The Delaware state legislature has updated the Delaware General Corporation Law for 2009 to provide additional indemnity protection for directors. Delaware corporation law is important to businesses throughout North America because the Delaware Court of Chancery (a special business court) and the Delaware Supreme Court are the source of most common law on corporations, and the legislatures and courts throughout the United States and many countries throughout the Caribbean and some Latin American countries look to Delaware court decisions for guidance. Additionally, a great many companies and other forms of business entity throughout the United States are formed in Delaware, and subject to Delaware law.

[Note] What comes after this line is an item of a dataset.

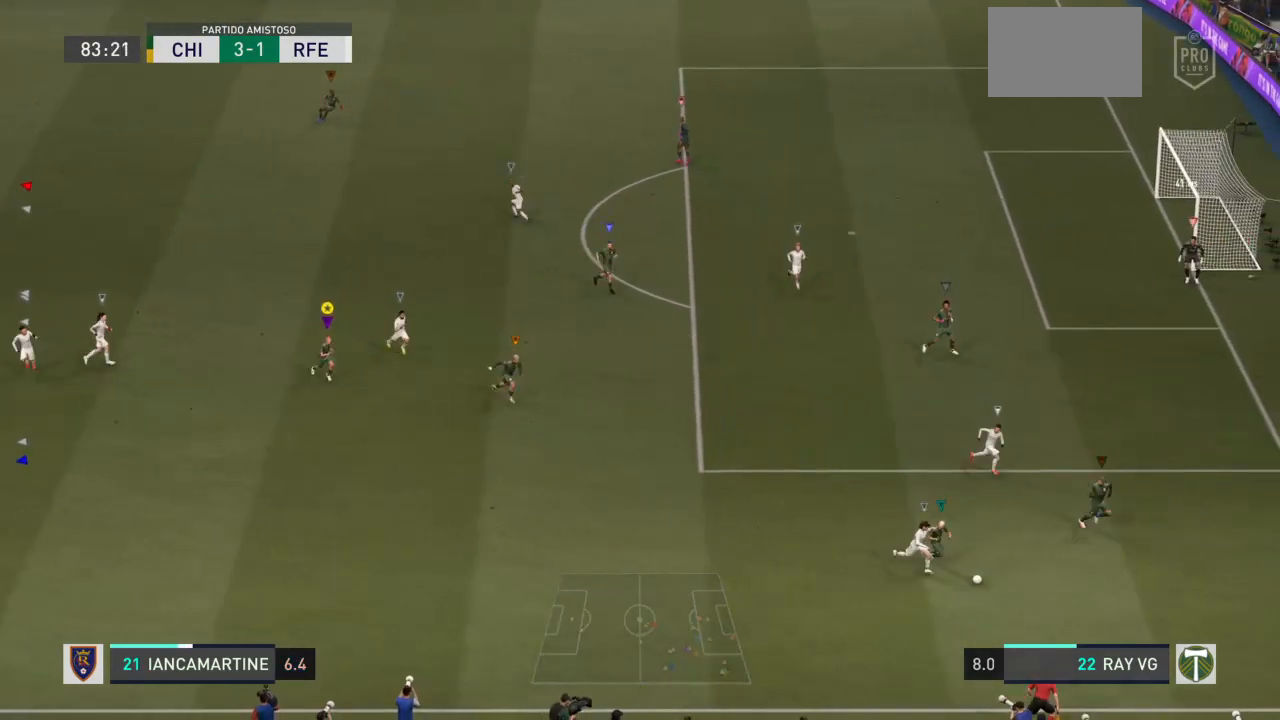
{"buttons": [], "left_stick": "down-right", "right_stick": "center", "events": []}
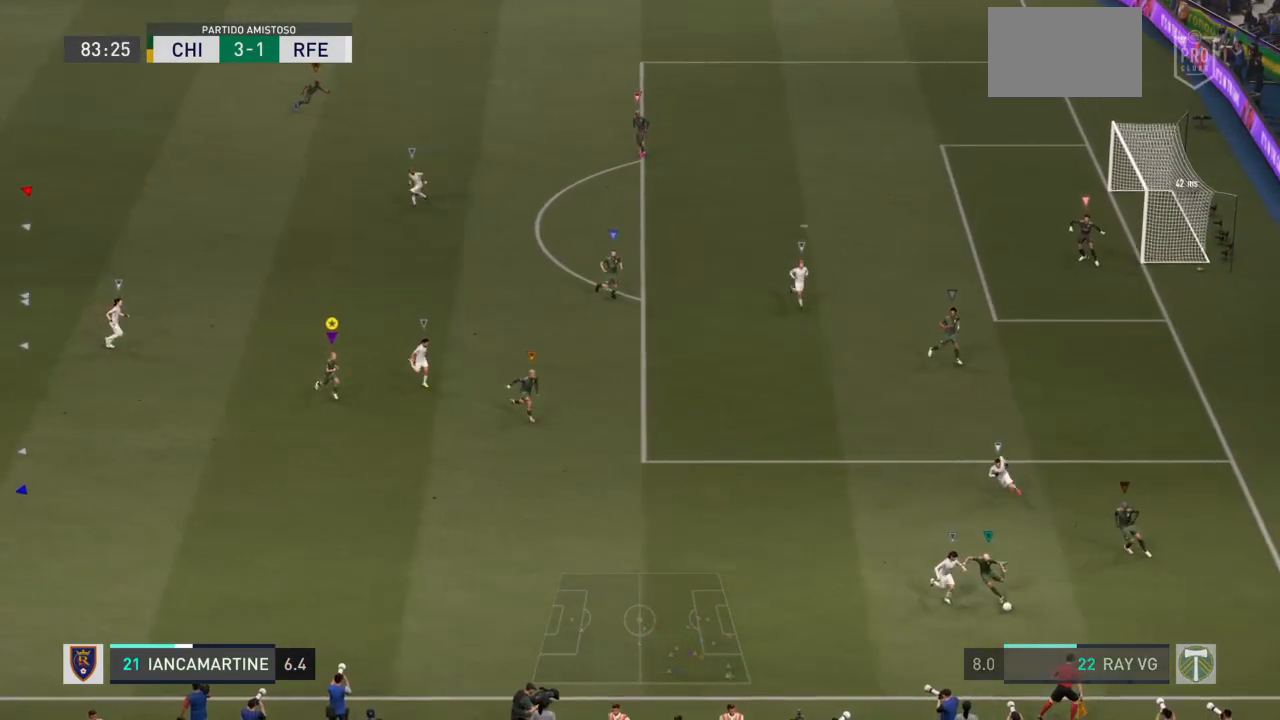
{"buttons": [], "left_stick": "down-right", "right_stick": "center", "events": []}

Effective August 1, 2009 Section 145(f) of the Delaware General Corporation Law is amended to provide that indemnification of directors, and their right to advancement of expenses for indemnity, may not be eliminated by the company after the occurrence of the act or omission giving rise to the indemnification claim, unless the by-law or charter provision providing indemnification allows for retroactive elimination. To simplify, unless the articles or by-laws provide, a company cannot refuse to indemnify an officer or director after an act or omission occurs, if the company documents provided for indemnity when the act was committed. This amendment legislatively overturns a 2008 Delaware Chancery Court decision in Schoon v. Troy Corp., 948 A.2d 1157, where a former director who was sued for breach of fiduciary duty sought advancement of defense expenses, but before the suit was brought, the company amended the bylaws to eliminate indemnification for former directors. The court upheld the company’s action.
The Colorado Business Corporations Act, C.R.S. § 7-109-103, requires Colorado corporations to indemnify their directors and officers unless the Articles of Incorporation specifically provide that no indemnification is to be provided. If the holding of Schoon v. Troy was applied in Colorado, a company would be able to amend its articles to retroactively eliminate the company’s indemnification obligation.
I recommend that directors and officers enter into indemnification agreements with the company. Articles of incorporation and bylaws can be amended, but a contract between two parties can normally not be amended without the consent of both parties.